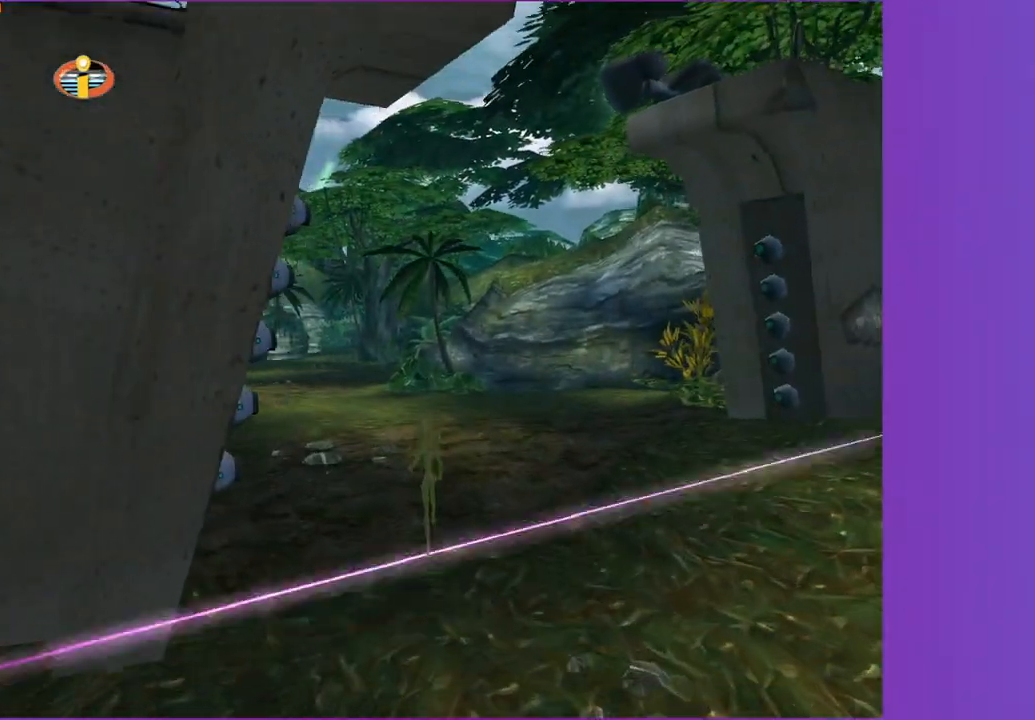
{"dt_ms": 500, "buttons": [], "left_stick": "center", "right_stick": "center", "button_events": [[400, "A", "down"], [433, "Y", "up"], [500, "A", "up"]]}
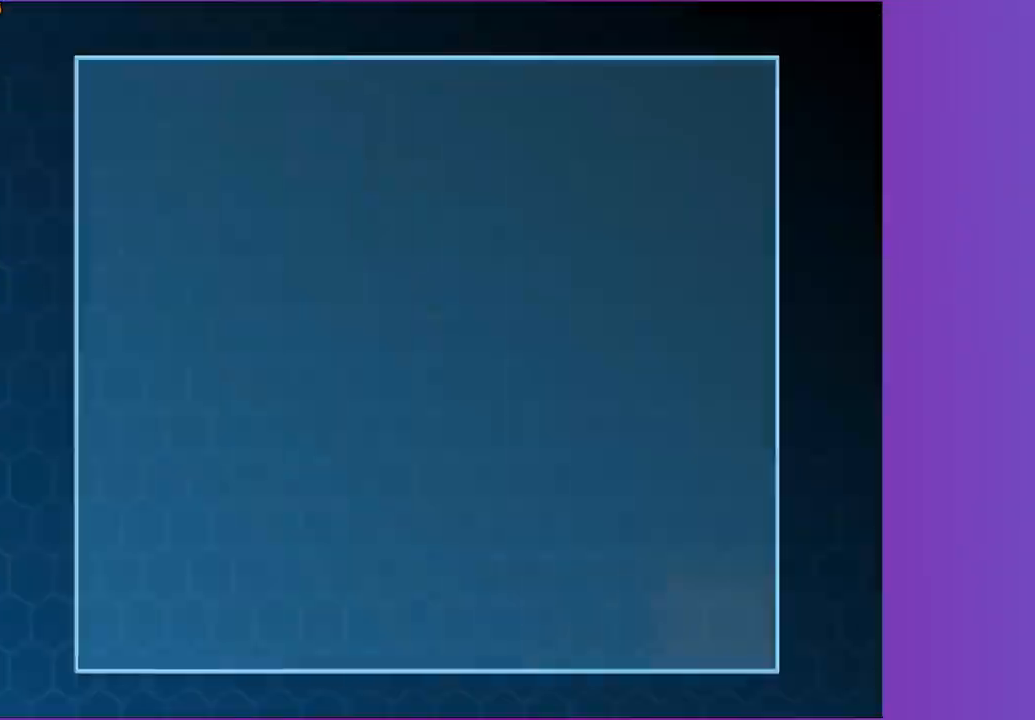
{"dt_ms": 500, "buttons": ["A"], "left_stick": "center", "right_stick": "center", "button_events": [[100, "A", "down"], [183, "A", "up"], [283, "A", "down"], [350, "A", "up"], [450, "A", "down"]]}
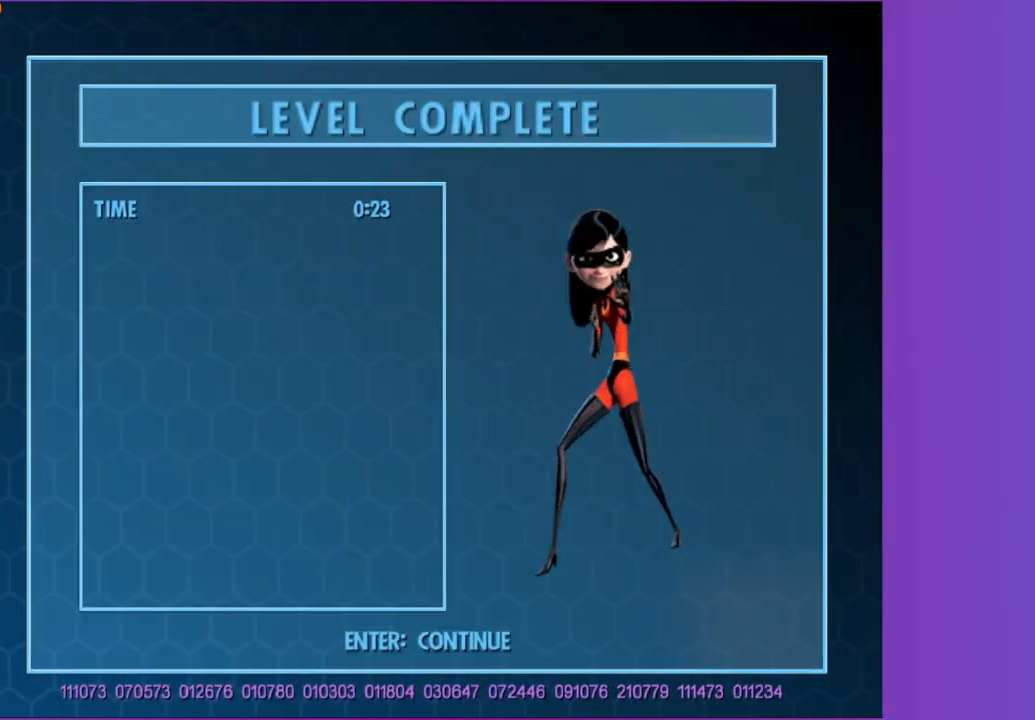
{"dt_ms": 500, "buttons": ["A"], "left_stick": "center", "right_stick": "center", "button_events": [[33, "A", "up"], [117, "A", "down"], [200, "A", "up"], [300, "A", "down"], [383, "A", "up"], [483, "A", "down"]]}
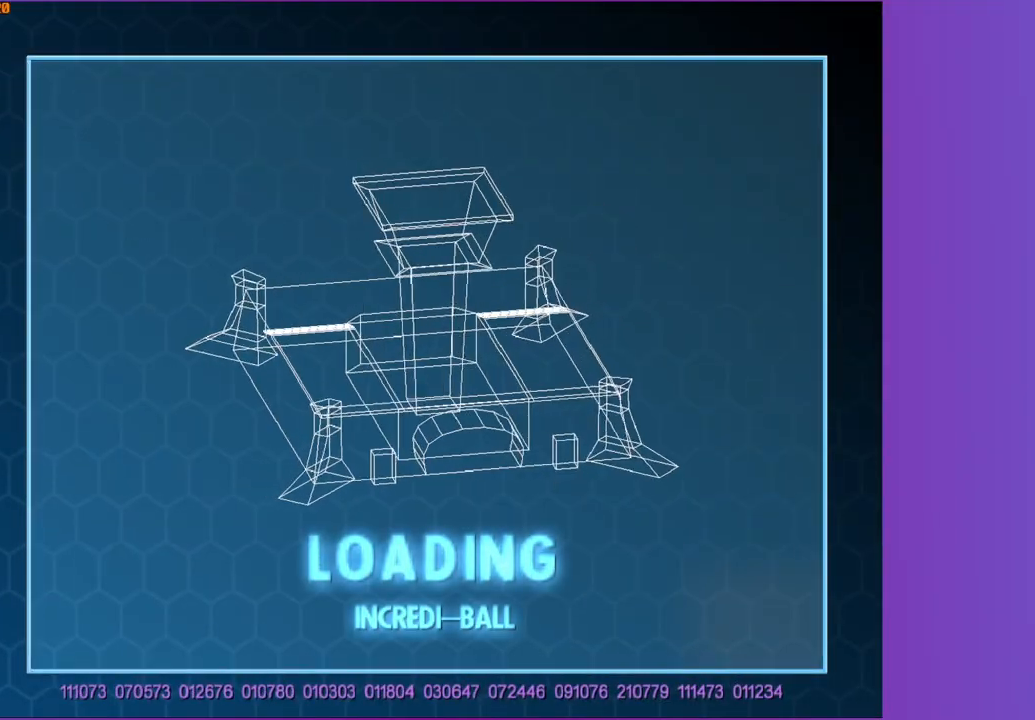
{"dt_ms": 500, "buttons": [], "left_stick": "up-right", "right_stick": "center", "button_events": [[67, "A", "up"]]}
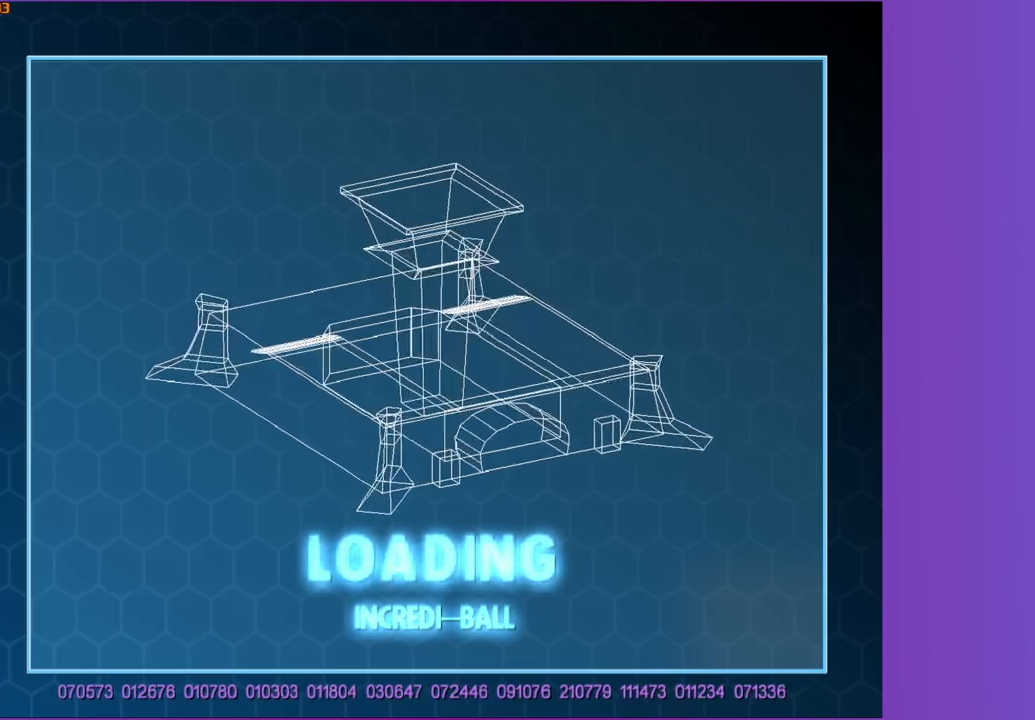
{"dt_ms": 500, "buttons": [], "left_stick": "up-right", "right_stick": "center", "button_events": []}
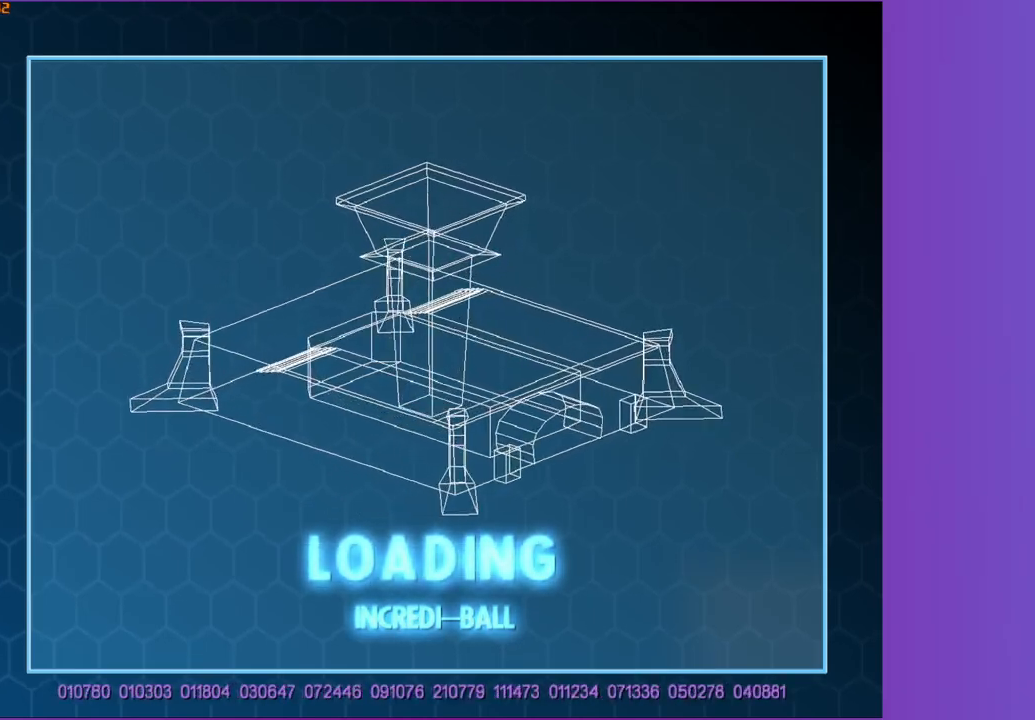
{"dt_ms": 500, "buttons": [], "left_stick": "up-right", "right_stick": "center", "button_events": []}
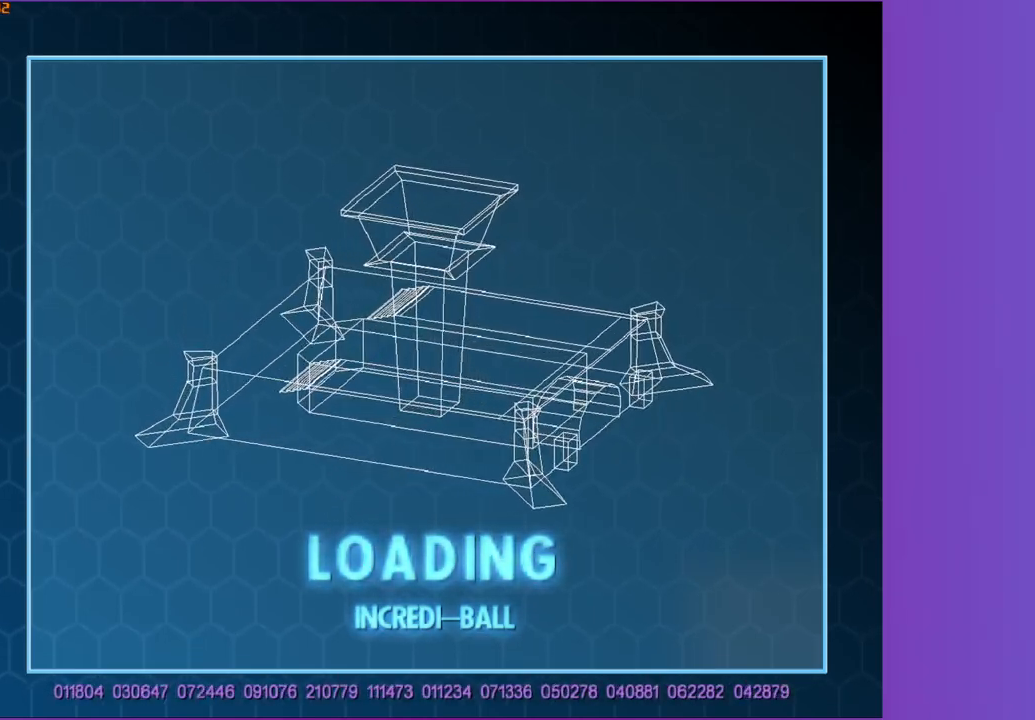
{"dt_ms": 500, "buttons": ["A"], "left_stick": "up-right", "right_stick": "center", "button_events": [[50, "A", "down"], [133, "A", "up"], [250, "A", "down"], [333, "A", "up"], [450, "A", "down"]]}
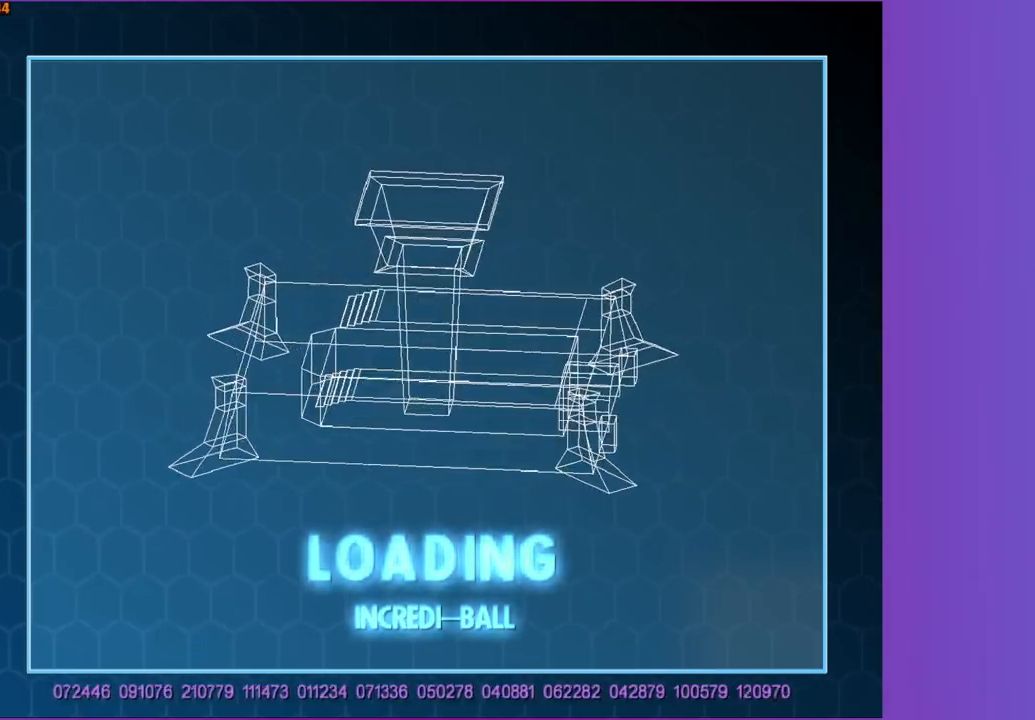
{"dt_ms": 1000, "buttons": [], "left_stick": "up-right", "right_stick": "center", "button_events": [[33, "A", "up"], [133, "Y", "down"], [417, "Y", "up"]]}
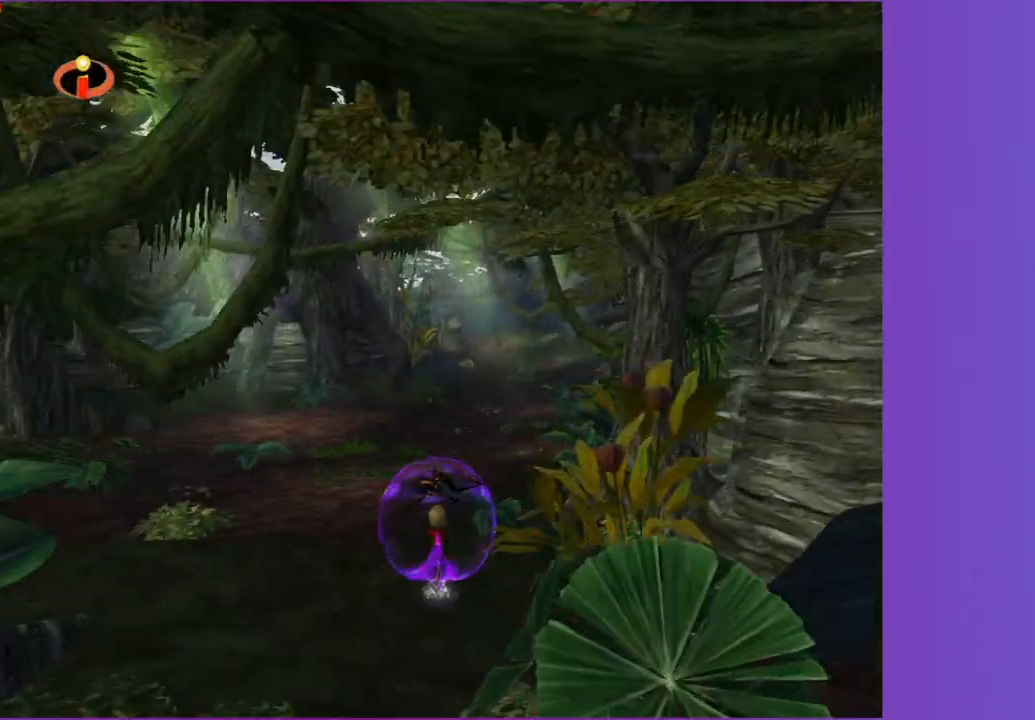
{"dt_ms": 500, "buttons": [], "left_stick": "up-right", "right_stick": "center", "button_events": []}
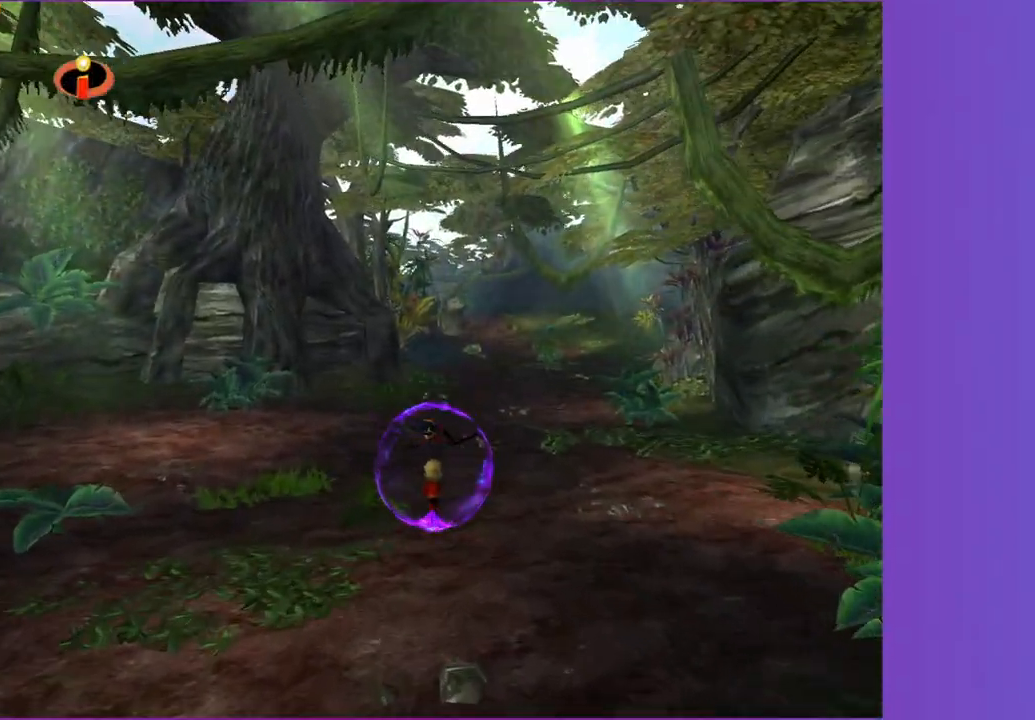
{"dt_ms": 500, "buttons": [], "left_stick": "up-right", "right_stick": "center", "button_events": []}
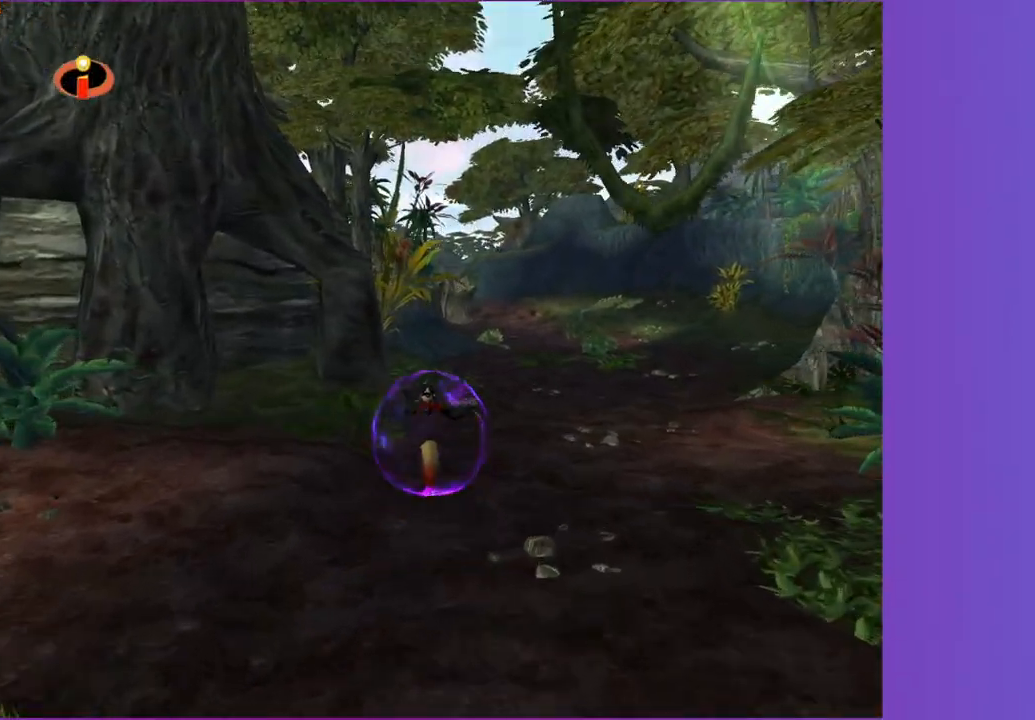
{"dt_ms": 1000, "buttons": [], "left_stick": "up", "right_stick": "center", "button_events": []}
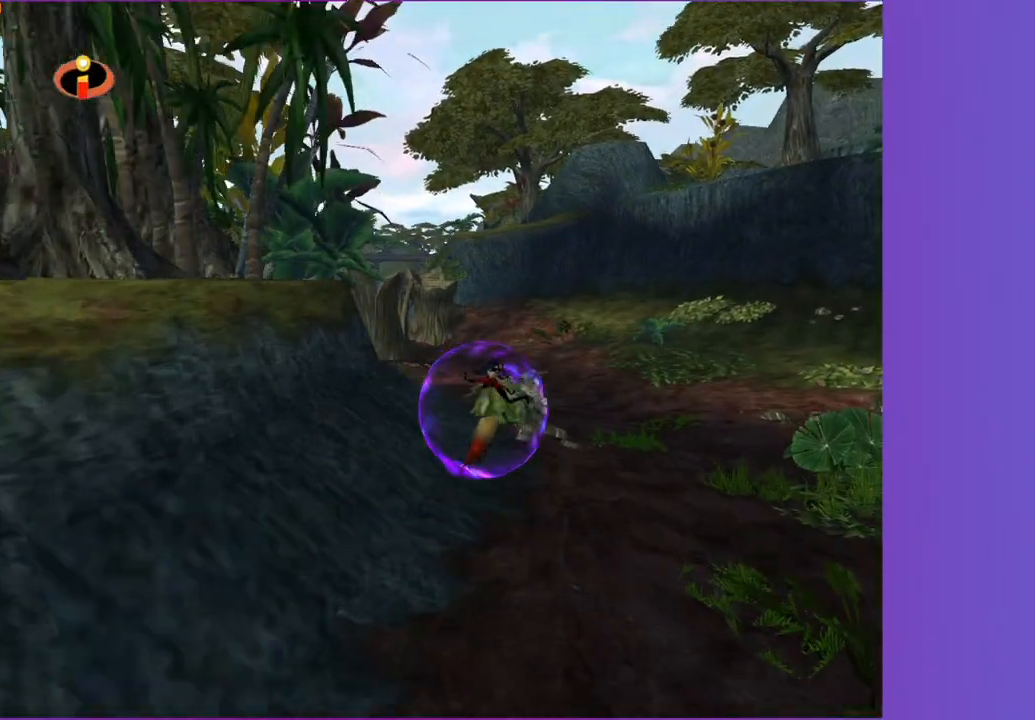
{"dt_ms": 500, "buttons": [], "left_stick": "up", "right_stick": "center", "button_events": []}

_ _ _ _ _

## Action item
Please return the entries above exactly as they appear, but without the pictures.

## Written solution
{"dt_ms": 500, "buttons": [], "left_stick": "center", "right_stick": "center", "button_events": [[400, "A", "down"], [433, "Y", "up"], [500, "A", "up"]]}
{"dt_ms": 500, "buttons": ["A"], "left_stick": "center", "right_stick": "center", "button_events": [[100, "A", "down"], [183, "A", "up"], [283, "A", "down"], [350, "A", "up"], [450, "A", "down"]]}
{"dt_ms": 500, "buttons": ["A"], "left_stick": "center", "right_stick": "center", "button_events": [[33, "A", "up"], [117, "A", "down"], [200, "A", "up"], [300, "A", "down"], [383, "A", "up"], [483, "A", "down"]]}
{"dt_ms": 500, "buttons": [], "left_stick": "up-right", "right_stick": "center", "button_events": [[67, "A", "up"]]}
{"dt_ms": 500, "buttons": [], "left_stick": "up-right", "right_stick": "center", "button_events": []}
{"dt_ms": 500, "buttons": [], "left_stick": "up-right", "right_stick": "center", "button_events": []}
{"dt_ms": 500, "buttons": ["A"], "left_stick": "up-right", "right_stick": "center", "button_events": [[50, "A", "down"], [133, "A", "up"], [250, "A", "down"], [333, "A", "up"], [450, "A", "down"]]}
{"dt_ms": 1000, "buttons": [], "left_stick": "up-right", "right_stick": "center", "button_events": [[33, "A", "up"], [133, "Y", "down"], [417, "Y", "up"]]}
{"dt_ms": 500, "buttons": [], "left_stick": "up-right", "right_stick": "center", "button_events": []}
{"dt_ms": 500, "buttons": [], "left_stick": "up-right", "right_stick": "center", "button_events": []}
{"dt_ms": 1000, "buttons": [], "left_stick": "up", "right_stick": "center", "button_events": []}
{"dt_ms": 500, "buttons": [], "left_stick": "up", "right_stick": "center", "button_events": []}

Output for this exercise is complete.